**REQUIRED ACTION:**
Nothing but the lines below between the line holding "middle mcp: (195, 127)" and the line holding "pinky tip: (371, 363)", inclusive, should appear in the answer, each set down exactly.

##### RECORDS FOR THIS EXERCISE #####

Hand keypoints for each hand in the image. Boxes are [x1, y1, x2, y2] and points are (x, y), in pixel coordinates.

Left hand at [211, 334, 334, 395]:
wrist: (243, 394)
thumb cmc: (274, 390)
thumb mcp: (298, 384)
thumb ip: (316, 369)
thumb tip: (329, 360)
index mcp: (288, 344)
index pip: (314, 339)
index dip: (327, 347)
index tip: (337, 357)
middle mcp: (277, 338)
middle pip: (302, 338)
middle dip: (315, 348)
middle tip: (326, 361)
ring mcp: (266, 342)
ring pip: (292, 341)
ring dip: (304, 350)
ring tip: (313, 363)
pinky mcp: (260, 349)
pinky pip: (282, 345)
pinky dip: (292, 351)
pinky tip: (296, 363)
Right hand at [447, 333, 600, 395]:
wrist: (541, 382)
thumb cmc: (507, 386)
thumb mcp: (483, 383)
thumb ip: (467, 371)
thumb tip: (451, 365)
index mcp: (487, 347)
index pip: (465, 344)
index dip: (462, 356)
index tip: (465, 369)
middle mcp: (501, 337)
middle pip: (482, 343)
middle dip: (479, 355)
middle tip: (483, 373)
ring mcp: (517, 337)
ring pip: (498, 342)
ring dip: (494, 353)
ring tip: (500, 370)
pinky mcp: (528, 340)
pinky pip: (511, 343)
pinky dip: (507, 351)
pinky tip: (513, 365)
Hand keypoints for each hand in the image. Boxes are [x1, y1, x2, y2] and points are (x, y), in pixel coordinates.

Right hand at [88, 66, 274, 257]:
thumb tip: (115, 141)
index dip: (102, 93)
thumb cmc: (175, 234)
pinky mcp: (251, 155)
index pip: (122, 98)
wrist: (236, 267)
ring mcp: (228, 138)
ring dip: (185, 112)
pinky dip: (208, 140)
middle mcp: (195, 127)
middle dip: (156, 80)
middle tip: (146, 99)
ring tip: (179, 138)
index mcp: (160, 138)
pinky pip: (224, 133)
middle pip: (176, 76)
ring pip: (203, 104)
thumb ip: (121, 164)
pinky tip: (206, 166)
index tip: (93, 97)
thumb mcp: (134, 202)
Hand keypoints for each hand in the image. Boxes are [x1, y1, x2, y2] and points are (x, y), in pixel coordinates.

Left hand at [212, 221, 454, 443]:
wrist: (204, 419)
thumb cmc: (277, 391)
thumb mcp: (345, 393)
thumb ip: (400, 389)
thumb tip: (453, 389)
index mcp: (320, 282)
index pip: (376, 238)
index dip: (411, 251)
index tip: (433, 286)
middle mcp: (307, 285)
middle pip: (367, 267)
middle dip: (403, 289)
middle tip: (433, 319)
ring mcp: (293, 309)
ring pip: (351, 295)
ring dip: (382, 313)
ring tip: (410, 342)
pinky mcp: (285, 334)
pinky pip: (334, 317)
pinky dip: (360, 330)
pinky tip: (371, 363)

#####
##### RECORDS FOR THIS EXERCISE #####

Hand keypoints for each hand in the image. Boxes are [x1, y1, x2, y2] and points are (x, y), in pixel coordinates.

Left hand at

#####

**TASK RESPONSE:**
middle mcp: (195, 127)
middle dip: (156, 80)
middle tip: (146, 99)
ring tip: (179, 138)
index mcp: (160, 138)
pinky pip: (224, 133)
middle pip: (176, 76)
ring pip: (203, 104)
thumb ip: (121, 164)
pinky tip: (206, 166)
index tip: (93, 97)
thumb mcp: (134, 202)
Hand keypoints for each hand in the image. Boxes are [x1, y1, x2, y2] and points are (x, y), in pixel coordinates.

Left hand at [212, 221, 454, 443]:
wrist: (204, 419)
thumb cmc: (277, 391)
thumb mcp: (345, 393)
thumb ip: (400, 389)
thumb tip: (453, 389)
index mcp: (320, 282)
index pip: (376, 238)
index dip: (411, 251)
index tip: (433, 286)
middle mcp: (307, 285)
middle pip: (367, 267)
middle dip: (403, 289)
middle tip: (433, 319)
ring mcp: (293, 309)
ring pip: (351, 295)
ring dip: (382, 313)
ring tip: (410, 342)
pinky mcp: (285, 334)
pinky pip: (334, 317)
pinky dip: (360, 330)
pinky tip: (371, 363)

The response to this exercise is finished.